Can you rewrite the part of the entries that runs from their start through the line containing "NATIONAL ASSEMBLIES", both ends included, replacing "Glass Drinkware" with "Crystal Drinkware" and leaving everything else unchanged? Leave the pictures out of your answer.

— Data extracts —
★ ★ ★ ★ ★ ★ ★

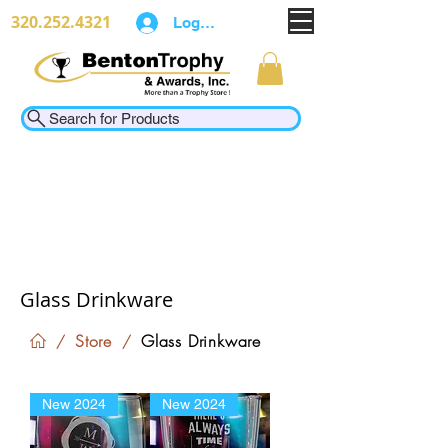
320.252.4321
Log In
Search for Products
Glass Drinkware
Store
Glass Drinkware
/
/
New 2024
New 2024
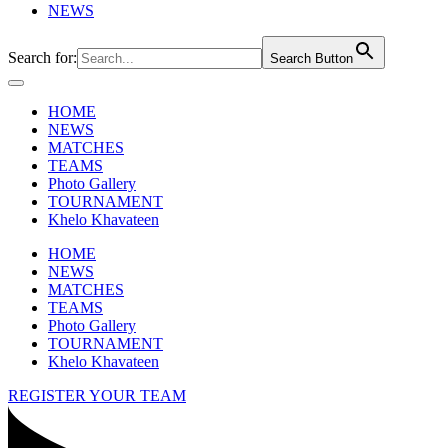
NEWS
Search for:
Search Button
HOME
NEWS
MATCHES
TEAMS
Photo Gallery
TOURNAMENT
Khelo Khavateen
HOME
NEWS
MATCHES
TEAMS
Photo Gallery
TOURNAMENT
Khelo Khavateen
REGISTER YOUR TEAM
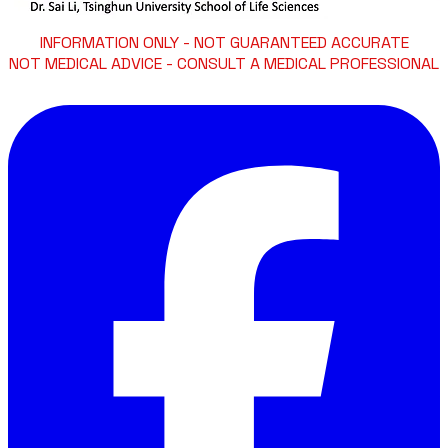
INFORMATION ONLY - NOT GUARANTEED ACCURATE
NOT MEDICAL ADVICE - CONSULT A MEDICAL PROFESSIONAL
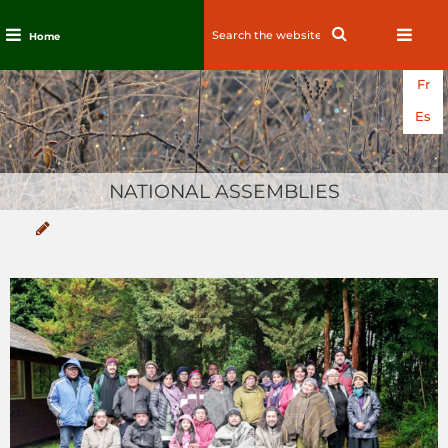
Search
Search
Home
for:
Skip
Fr
to
content
Es
NATIONAL ASSEMBLIES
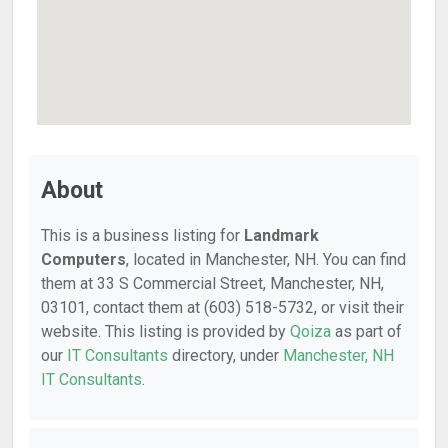
About
This is a business listing for
Landmark
Computers
, located in Manchester, NH. You can find
them at 33 S Commercial Street, Manchester, NH,
03101, contact them at (603) 518-5732, or visit their
website. This listing is provided by
Qoiza
as part of
our
IT Consultants
directory, under
Manchester, NH
IT Consultants
.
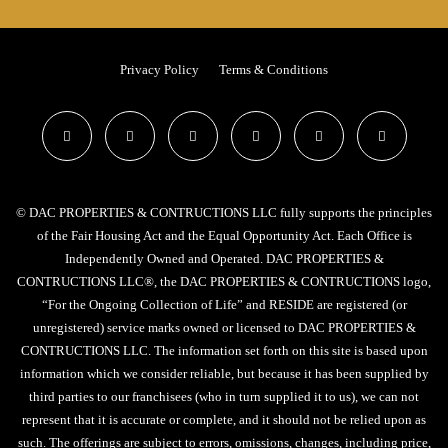
Privacy Policy
Terms & Conditions
© DAC PROPERTIES & CONTRUCTIONS LLC fully supports the principles
of the Fair Housing Act and the Equal Opportunity Act. Each Office is
Independently Owned and Operated. DAC PROPERTIES &
CONTRUCTIONS LLC®, the DAC PROPERTIES & CONTRUCTIONS logo,
“For the Ongoing Collection of Life” and RESIDE are registered (or
unregistered) service marks owned or licensed to DAC PROPERTIES &
CONTRUCTIONS LLC. The information set forth on this site is based upon
information which we consider reliable, but because it has been supplied by
third parties to our franchisees (who in turn supplied it to us), we can not
represent that it is accurate or complete, and it should not be relied upon as
such. The offerings are subject to errors, omissions, changes, including price,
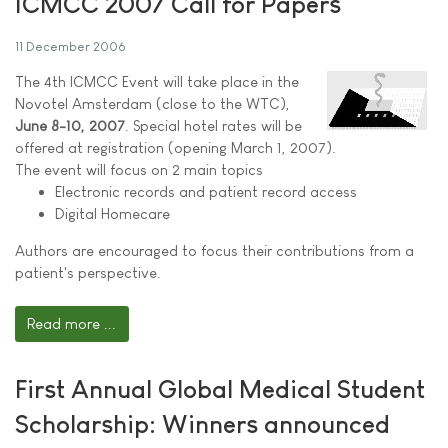
ICMCC 2007 Call for Papers
11 December 2006
The 4th ICMCC Event will take place in the
Novotel Amsterdam (close to the WTC),
June 8-10, 2007
. Special hotel rates will be
offered at registration (opening March 1, 2007).
The event will focus on 2 main topics
Electronic records and patient record access
Digital Homecare
Authors are encouraged to focus their contributions from a
patient's perspective.
Read more ...
First Annual Global Medical Student
Scholarship: Winners announced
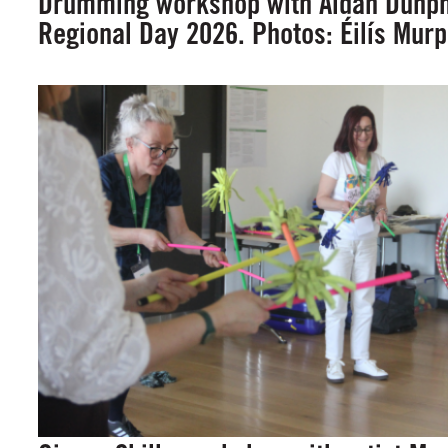
Drumming workshop with Aidan Dunphy
Regional Day 2026. Photos: Éilís Mur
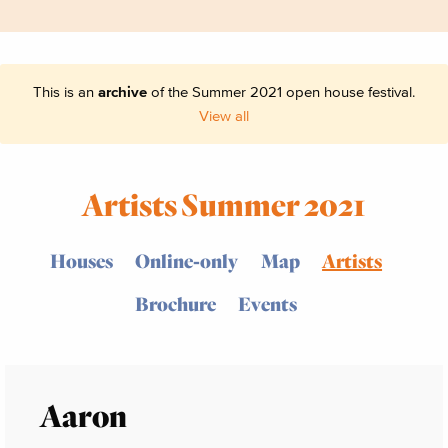
This is an
archive
of the Summer 2021 open house festival.
View all
Artists Summer 2021
Houses
Online-only
Map
Artists
Brochure
Events
Aaron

★ ★ ★ ★ ★ ★ ★

— Response to this exercise —
320.252.4321
Log In
Search for Products
Crystal Drinkware
Store
Crystal Drinkware
/
/
New 2024
New 2024
NEWS
Search for:
Search Button
HOME
NEWS
MATCHES
TEAMS
Photo Gallery
TOURNAMENT
Khelo Khavateen
HOME
NEWS
MATCHES
TEAMS
Photo Gallery
TOURNAMENT
Khelo Khavateen
REGISTER YOUR TEAM
INFORMATION ONLY - NOT GUARANTEED ACCURATE
NOT MEDICAL ADVICE - CONSULT A MEDICAL PROFESSIONAL
Search
Search
Home
for:
Skip
Fr
to
content
Es
NATIONAL ASSEMBLIES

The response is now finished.